Reproduce each of the following items character for character.

Dataset extract: Begin

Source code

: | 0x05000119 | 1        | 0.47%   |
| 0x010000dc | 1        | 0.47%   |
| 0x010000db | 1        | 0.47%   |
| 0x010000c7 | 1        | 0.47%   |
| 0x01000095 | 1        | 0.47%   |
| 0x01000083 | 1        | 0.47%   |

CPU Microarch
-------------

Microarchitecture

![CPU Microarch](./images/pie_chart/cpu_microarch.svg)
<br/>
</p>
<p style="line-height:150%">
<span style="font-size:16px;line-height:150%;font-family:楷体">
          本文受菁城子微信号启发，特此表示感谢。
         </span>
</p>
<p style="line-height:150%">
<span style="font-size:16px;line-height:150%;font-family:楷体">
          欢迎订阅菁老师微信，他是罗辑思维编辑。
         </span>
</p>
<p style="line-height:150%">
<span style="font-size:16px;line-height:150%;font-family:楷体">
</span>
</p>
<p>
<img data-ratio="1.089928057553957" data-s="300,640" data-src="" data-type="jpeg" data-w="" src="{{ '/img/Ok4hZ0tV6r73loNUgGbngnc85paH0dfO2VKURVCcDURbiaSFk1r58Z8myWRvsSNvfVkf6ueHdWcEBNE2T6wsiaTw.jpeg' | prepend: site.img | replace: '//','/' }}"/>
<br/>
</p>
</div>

Dataset extract: End

• [Response area]
Source code

: | 0x05000119 | 1        | 0.47%   |
| 0x010000dc | 1        | 0.47%   |
| 0x010000db | 1        | 0.47%   |
| 0x010000c7 | 1        | 0.47%   |
| 0x01000095 | 1        | 0.47%   |
| 0x01000083 | 1        | 0.47%   |

CPU Microarch
-------------

Microarchitecture

![CPU Microarch](./images/pie_chart/cpu_microarch.svg)
<br/>
</p>
<p style="line-height:150%">
<span style="font-size:16px;line-height:150%;font-family:楷体">
          本文受菁城子微信号启发，特此表示感谢。
         </span>
</p>
<p style="line-height:150%">
<span style="font-size:16px;line-height:150%;font-family:楷体">
          欢迎订阅菁老师微信，他是罗辑思维编辑。
         </span>
</p>
<p style="line-height:150%">
<span style="font-size:16px;line-height:150%;font-family:楷体">
</span>
</p>
<p>
<img data-ratio="1.089928057553957" data-s="300,640" data-src="" data-type="jpeg" data-w="" src="{{ '/img/Ok4hZ0tV6r73loNUgGbngnc85paH0dfO2VKURVCcDURbiaSFk1r58Z8myWRvsSNvfVkf6ueHdWcEBNE2T6wsiaTw.jpeg' | prepend: site.img | replace: '//','/' }}"/>
<br/>
</p>
</div>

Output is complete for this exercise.